There's no convenient way to make the extra parameters available to a custom UserDetailsService, but that's just used by DaoAuthenticationProvider. So I'd go with a custom AuthenticationProvider that combines the logic and checks done by DaoAuthenticationProvider (i.e. account locked, disabled, etc.) with the lookup done by a UserDetailsService.

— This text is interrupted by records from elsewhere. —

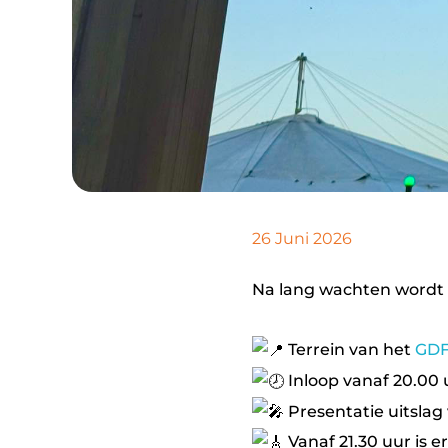
26 Juni 2026
Na lang wachten wordt 
Terrein van het
GDF
Inloop vanaf 20.00 
Presentatie uitslag
Vanaf 21.30 uur is e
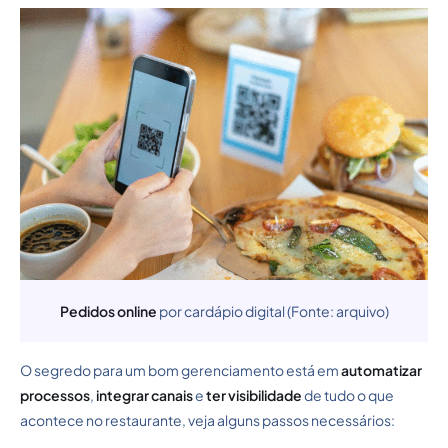
Pedidos online
por cardápio digital (Fonte: arquivo)
O segredo para um bom gerenciamento está em
automatizar
processos
,
integrar canais
e
ter visibilidade
de tudo o que
acontece no restaurante, veja alguns passos necessários:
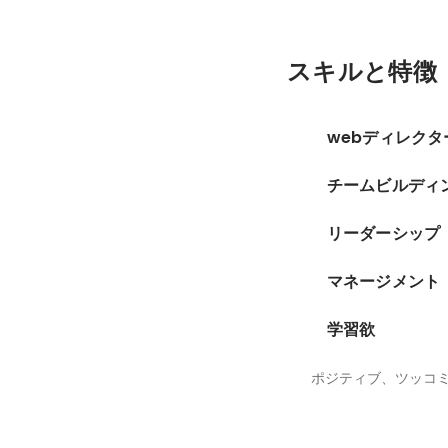
スキルと特徴
webディレクタ
チームビルディ
リーダーシップ
マネージメント
学習欲
ポジティブ、ツッコ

The process for a custom Authentication Provider is similar to adding a filter and is described in section 10 of the docs. Register the bean in resources.groovy and add it to the providerNames property in Config.groovy:

grails.plugins.springsecurity.providerNames = [
'myAuthenticationProvider',
'ldapAuthProvider',
'anonymousAuthenticationProvider',
'rememberMeAuthenticationProvider']

You'll need a custom Authentication token class to hold the four attributes - base it on UsernamePasswordAuthenticationToken. Since your provider will only support it and the LDAP provider won't, the order of the two providers isn't important (but they need to be before the anonymous and remember-me providers).

Burt
Post by jnunderwood
Unfortunately, I misspoke earlier regarding DB authentication. We had gotten
it to work, but it was before we introduced spring-security. So, as of right
now, we only have LDAP working through spring-security.
It sounds like maybe I need to create a custom spring-security filter to
handle our special DB authentication requirements? Would I need a custom
authentication provider?
Sorry for being so confused. Grails is still very new to me and it took a
lot of effort to get LDAP working (partly because we use Active Directory
for user authentication and a database for roles). After doing all that, I
think I may have missed something fairly basic.